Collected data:
[Start of Attachment]

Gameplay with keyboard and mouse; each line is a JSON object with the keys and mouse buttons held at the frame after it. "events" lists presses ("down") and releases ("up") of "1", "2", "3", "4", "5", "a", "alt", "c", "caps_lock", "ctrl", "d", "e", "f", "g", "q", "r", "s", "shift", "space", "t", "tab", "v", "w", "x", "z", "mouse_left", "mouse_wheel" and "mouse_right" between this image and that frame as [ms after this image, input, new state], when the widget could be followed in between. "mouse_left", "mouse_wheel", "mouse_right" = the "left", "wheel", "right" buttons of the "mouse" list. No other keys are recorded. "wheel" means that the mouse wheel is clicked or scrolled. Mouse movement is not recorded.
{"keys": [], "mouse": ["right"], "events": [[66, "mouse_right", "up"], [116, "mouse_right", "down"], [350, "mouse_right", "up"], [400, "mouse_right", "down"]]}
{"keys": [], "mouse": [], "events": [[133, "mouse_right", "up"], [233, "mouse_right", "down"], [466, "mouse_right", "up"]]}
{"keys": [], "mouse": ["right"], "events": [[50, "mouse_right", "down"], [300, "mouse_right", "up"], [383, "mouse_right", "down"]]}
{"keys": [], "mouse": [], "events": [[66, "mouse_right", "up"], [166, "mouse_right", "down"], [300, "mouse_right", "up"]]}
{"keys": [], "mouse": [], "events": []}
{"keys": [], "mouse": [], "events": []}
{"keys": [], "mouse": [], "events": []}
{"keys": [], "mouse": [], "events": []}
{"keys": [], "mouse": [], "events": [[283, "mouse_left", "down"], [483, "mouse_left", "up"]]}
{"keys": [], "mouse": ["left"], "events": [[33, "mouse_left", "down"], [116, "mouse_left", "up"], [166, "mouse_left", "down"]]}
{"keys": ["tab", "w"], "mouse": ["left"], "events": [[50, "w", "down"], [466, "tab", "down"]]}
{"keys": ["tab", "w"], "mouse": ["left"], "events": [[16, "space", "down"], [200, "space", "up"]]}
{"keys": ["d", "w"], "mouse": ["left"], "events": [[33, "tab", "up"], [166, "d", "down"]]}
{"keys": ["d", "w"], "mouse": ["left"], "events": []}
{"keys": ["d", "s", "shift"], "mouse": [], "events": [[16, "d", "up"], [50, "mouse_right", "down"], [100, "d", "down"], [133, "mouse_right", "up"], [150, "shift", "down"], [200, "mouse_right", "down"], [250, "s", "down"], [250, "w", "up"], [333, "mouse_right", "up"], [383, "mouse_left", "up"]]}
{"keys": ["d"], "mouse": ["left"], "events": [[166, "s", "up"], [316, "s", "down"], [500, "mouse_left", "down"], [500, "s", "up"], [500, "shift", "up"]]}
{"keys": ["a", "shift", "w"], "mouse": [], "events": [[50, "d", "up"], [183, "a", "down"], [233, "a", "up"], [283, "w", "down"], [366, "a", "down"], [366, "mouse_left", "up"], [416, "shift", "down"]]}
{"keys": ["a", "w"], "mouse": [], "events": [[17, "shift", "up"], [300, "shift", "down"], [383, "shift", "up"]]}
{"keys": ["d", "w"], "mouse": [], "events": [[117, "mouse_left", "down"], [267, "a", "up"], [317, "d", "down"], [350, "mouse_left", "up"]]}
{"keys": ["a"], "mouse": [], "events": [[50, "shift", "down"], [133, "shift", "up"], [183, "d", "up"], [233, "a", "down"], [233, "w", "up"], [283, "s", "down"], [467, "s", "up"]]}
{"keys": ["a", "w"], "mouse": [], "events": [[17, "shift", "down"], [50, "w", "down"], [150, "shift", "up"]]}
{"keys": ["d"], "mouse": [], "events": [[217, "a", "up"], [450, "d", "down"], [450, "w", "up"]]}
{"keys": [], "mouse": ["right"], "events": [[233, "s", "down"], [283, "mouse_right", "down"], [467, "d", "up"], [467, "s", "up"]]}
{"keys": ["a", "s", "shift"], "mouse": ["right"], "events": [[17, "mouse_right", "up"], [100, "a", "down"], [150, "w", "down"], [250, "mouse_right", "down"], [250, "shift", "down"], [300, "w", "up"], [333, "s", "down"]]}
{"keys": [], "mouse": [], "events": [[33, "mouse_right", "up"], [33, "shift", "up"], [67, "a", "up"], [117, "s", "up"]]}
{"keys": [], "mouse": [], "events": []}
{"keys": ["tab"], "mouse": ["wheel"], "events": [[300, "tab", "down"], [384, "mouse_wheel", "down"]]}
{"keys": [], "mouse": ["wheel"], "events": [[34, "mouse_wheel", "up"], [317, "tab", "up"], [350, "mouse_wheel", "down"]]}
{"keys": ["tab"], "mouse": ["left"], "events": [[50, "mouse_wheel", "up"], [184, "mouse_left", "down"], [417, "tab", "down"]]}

[End of Attachment]

What you will do: Count how many lines above contain the word "shift". Reply with the number alone.

Answer to this task: 9